=== Exercise instructions ===
Below are the records. State how many of their lines contain "общем", with nothing else.

Collected data
***
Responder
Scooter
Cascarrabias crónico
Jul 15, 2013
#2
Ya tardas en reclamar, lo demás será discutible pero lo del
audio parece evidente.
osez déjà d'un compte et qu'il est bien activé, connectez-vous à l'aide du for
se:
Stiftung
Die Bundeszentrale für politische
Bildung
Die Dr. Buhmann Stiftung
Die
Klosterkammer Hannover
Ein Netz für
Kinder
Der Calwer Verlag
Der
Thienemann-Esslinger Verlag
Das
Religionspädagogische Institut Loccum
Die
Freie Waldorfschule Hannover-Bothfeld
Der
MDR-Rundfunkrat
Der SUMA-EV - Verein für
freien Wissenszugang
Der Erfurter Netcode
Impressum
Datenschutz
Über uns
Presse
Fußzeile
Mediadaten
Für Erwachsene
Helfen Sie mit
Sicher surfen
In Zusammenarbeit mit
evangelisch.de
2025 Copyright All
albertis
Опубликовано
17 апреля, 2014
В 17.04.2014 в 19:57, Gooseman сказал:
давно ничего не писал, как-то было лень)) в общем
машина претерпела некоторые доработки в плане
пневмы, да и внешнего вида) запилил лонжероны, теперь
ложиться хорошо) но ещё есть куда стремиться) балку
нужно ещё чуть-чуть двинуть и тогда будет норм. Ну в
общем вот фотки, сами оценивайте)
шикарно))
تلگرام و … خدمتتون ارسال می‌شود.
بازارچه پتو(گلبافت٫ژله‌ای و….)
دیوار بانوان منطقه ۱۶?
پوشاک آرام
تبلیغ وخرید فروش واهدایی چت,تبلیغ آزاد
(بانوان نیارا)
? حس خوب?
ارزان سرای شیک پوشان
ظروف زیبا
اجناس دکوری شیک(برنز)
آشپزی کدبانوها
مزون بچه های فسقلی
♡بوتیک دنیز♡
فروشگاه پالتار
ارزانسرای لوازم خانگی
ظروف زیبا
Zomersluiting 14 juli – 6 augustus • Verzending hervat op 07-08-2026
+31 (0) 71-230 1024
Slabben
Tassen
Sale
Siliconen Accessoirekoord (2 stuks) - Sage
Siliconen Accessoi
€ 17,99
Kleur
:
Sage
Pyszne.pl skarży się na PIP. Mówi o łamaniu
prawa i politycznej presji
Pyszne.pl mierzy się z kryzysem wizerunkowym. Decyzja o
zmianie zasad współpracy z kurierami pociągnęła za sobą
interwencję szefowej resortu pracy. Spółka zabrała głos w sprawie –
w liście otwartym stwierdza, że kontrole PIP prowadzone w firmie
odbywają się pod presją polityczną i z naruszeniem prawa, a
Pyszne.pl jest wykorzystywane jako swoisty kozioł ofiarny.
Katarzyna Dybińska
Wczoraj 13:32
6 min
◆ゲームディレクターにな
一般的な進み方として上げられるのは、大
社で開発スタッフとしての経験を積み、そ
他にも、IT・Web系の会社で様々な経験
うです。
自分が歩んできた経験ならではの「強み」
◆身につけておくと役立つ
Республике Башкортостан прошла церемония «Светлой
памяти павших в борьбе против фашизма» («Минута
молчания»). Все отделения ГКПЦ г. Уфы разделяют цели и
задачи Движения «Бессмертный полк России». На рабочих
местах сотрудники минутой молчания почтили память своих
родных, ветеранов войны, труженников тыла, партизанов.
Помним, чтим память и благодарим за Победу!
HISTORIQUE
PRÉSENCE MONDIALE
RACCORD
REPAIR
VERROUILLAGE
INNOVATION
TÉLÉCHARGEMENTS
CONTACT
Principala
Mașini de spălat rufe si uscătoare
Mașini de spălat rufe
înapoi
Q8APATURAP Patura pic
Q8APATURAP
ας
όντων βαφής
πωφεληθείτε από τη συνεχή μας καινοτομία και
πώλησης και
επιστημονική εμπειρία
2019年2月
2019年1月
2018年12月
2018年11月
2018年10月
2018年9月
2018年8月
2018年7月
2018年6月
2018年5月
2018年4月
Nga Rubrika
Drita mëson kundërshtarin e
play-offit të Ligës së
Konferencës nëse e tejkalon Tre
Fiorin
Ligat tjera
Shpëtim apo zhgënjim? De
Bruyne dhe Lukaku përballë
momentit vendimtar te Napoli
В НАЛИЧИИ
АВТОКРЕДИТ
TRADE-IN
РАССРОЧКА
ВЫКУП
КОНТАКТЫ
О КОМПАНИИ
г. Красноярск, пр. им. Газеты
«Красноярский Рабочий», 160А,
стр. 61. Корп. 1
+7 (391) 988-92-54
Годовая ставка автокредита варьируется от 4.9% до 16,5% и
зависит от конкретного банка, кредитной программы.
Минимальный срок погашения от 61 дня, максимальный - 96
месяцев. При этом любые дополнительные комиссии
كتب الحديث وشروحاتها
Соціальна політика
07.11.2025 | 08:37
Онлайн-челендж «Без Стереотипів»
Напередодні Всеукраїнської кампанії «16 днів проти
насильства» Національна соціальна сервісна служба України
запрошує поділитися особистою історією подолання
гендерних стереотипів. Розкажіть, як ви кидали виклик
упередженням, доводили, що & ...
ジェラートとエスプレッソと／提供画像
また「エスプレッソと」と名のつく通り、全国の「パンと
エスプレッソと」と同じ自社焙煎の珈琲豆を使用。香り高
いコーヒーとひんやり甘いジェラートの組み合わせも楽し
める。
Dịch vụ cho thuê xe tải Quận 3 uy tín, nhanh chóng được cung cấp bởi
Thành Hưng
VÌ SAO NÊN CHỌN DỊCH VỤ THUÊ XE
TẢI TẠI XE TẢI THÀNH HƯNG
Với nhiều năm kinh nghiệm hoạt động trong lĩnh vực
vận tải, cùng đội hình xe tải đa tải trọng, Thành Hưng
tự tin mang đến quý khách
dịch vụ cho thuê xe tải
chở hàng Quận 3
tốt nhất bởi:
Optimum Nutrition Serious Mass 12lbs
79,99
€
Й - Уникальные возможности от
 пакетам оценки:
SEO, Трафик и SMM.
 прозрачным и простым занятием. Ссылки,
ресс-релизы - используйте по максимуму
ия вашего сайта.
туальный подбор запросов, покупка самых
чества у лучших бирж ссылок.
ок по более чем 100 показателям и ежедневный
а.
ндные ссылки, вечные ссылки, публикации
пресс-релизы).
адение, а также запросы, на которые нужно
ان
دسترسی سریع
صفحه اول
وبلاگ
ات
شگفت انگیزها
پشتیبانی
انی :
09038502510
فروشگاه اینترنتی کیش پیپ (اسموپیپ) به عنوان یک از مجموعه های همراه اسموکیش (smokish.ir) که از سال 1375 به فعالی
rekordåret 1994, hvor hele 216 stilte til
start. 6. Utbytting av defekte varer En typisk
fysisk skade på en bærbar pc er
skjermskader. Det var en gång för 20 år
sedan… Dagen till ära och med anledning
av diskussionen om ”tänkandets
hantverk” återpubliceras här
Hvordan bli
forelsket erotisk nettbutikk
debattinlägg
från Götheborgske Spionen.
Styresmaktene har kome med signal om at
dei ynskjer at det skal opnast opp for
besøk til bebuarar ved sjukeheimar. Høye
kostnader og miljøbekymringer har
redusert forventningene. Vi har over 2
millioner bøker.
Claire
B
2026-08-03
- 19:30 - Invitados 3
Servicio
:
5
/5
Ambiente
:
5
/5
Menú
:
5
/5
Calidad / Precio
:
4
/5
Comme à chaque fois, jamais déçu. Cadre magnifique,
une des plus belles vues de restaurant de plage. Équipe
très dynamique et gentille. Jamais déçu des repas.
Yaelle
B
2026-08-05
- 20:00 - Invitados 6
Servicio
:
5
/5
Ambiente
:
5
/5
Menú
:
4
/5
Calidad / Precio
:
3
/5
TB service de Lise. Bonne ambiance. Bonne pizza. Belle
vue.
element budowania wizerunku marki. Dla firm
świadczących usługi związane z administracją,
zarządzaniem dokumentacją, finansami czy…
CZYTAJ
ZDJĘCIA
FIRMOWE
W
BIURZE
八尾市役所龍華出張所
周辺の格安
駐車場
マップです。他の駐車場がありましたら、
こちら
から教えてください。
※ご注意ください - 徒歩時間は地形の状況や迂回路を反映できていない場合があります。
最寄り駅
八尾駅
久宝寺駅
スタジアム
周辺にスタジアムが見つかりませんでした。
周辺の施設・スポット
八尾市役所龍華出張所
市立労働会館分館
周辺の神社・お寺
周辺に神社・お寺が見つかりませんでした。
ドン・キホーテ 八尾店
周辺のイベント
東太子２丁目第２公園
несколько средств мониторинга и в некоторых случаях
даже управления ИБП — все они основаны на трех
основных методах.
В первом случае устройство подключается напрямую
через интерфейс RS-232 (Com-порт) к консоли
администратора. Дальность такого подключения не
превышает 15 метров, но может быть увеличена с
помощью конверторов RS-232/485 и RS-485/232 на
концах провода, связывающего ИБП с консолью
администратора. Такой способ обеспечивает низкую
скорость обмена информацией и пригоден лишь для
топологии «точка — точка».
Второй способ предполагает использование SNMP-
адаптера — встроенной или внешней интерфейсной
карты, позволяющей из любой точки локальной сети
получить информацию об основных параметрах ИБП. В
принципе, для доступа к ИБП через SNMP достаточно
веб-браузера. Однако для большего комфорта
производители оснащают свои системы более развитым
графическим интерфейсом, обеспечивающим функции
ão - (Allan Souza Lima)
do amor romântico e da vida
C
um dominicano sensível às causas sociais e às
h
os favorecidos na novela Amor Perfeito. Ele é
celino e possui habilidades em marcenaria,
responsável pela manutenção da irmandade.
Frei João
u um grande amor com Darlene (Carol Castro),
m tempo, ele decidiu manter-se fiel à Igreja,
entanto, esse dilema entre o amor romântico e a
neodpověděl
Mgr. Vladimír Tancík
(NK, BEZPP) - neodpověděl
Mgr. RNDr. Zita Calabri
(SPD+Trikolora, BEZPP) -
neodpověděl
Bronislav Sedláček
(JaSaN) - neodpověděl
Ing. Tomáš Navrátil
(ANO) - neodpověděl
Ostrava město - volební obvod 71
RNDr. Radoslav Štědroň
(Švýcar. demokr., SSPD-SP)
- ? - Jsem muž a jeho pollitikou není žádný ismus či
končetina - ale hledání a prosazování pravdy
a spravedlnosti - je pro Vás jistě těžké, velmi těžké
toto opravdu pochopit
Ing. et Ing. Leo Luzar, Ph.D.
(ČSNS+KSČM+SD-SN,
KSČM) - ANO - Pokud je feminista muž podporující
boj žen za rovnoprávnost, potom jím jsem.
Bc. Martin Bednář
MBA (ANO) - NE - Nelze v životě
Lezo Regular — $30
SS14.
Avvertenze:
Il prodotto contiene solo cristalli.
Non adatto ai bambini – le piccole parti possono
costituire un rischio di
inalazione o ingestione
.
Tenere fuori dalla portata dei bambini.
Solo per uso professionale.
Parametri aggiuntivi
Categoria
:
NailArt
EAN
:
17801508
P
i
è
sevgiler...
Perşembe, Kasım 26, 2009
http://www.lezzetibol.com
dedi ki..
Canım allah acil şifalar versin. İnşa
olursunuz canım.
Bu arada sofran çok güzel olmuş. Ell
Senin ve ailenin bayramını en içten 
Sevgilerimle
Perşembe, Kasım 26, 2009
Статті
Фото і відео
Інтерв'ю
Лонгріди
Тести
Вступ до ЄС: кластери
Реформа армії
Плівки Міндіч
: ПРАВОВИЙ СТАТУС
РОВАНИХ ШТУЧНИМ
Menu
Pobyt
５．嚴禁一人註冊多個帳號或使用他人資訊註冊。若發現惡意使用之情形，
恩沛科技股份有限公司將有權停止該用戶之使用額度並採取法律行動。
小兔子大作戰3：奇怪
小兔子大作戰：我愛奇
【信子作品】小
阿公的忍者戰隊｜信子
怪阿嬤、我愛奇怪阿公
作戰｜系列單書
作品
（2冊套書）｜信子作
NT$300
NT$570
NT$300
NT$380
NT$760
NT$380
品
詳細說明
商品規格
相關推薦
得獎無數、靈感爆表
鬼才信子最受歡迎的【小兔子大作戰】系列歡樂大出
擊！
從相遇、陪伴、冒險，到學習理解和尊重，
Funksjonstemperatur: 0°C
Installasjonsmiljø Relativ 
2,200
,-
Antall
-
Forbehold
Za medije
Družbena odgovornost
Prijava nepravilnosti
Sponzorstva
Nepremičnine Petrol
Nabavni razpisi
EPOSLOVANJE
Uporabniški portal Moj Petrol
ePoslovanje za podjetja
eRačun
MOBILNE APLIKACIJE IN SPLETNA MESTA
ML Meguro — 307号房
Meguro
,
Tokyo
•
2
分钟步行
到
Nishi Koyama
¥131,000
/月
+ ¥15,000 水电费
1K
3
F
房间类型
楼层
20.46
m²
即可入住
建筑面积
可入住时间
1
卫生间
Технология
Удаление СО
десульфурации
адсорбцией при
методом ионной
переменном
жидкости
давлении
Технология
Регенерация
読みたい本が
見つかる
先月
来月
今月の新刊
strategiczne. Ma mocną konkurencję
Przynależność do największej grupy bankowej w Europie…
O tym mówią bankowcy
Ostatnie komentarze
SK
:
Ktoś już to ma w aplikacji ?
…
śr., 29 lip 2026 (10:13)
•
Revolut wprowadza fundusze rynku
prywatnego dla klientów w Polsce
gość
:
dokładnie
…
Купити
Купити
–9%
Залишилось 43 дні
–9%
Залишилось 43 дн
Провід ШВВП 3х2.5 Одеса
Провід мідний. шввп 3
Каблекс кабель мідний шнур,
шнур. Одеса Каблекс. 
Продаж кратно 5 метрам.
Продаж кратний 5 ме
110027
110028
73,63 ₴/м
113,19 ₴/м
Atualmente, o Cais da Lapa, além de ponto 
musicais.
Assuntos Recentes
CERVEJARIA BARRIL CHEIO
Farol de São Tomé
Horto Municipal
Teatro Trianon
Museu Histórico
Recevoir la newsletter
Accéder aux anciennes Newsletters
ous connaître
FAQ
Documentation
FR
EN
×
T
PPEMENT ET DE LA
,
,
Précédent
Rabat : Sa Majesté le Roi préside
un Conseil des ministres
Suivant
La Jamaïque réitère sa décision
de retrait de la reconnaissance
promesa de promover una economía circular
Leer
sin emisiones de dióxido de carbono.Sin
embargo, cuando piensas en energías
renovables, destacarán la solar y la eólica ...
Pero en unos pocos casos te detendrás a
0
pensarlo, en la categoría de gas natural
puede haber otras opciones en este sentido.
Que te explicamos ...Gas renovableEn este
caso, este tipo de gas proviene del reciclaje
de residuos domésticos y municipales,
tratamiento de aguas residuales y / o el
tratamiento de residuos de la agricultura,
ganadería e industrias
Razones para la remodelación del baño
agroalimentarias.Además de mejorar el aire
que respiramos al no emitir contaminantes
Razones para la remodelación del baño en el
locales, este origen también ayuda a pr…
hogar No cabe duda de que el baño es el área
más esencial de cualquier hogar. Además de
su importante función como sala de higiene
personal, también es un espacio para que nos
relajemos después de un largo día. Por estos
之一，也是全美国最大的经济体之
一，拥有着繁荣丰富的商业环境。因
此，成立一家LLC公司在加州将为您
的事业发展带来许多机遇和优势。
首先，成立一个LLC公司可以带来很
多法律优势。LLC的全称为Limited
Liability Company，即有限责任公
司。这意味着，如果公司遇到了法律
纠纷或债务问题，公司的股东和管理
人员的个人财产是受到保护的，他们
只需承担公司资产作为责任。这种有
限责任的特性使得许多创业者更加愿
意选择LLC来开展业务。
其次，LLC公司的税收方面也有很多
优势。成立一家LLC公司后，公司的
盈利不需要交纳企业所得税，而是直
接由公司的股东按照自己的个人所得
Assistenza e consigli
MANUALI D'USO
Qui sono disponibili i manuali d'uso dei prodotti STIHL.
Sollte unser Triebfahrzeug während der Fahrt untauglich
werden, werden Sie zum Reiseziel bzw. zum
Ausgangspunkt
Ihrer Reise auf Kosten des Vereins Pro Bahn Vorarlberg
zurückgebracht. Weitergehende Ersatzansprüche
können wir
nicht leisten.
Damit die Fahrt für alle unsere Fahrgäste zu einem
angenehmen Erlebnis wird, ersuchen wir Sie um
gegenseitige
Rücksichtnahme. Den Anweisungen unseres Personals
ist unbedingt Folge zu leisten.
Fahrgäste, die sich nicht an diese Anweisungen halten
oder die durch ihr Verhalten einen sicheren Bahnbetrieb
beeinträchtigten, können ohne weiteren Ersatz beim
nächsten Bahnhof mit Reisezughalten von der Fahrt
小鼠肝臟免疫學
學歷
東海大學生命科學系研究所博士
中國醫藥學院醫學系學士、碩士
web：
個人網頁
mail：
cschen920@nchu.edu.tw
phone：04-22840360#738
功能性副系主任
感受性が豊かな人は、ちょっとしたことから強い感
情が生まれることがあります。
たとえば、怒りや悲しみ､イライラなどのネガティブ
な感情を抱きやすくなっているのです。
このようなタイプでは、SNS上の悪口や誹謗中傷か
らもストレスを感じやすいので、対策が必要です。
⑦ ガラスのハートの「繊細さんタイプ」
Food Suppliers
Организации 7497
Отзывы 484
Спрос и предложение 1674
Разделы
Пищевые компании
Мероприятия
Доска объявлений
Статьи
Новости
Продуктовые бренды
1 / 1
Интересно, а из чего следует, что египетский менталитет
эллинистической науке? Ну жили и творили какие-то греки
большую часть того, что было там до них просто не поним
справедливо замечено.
***
=== Solution ===
2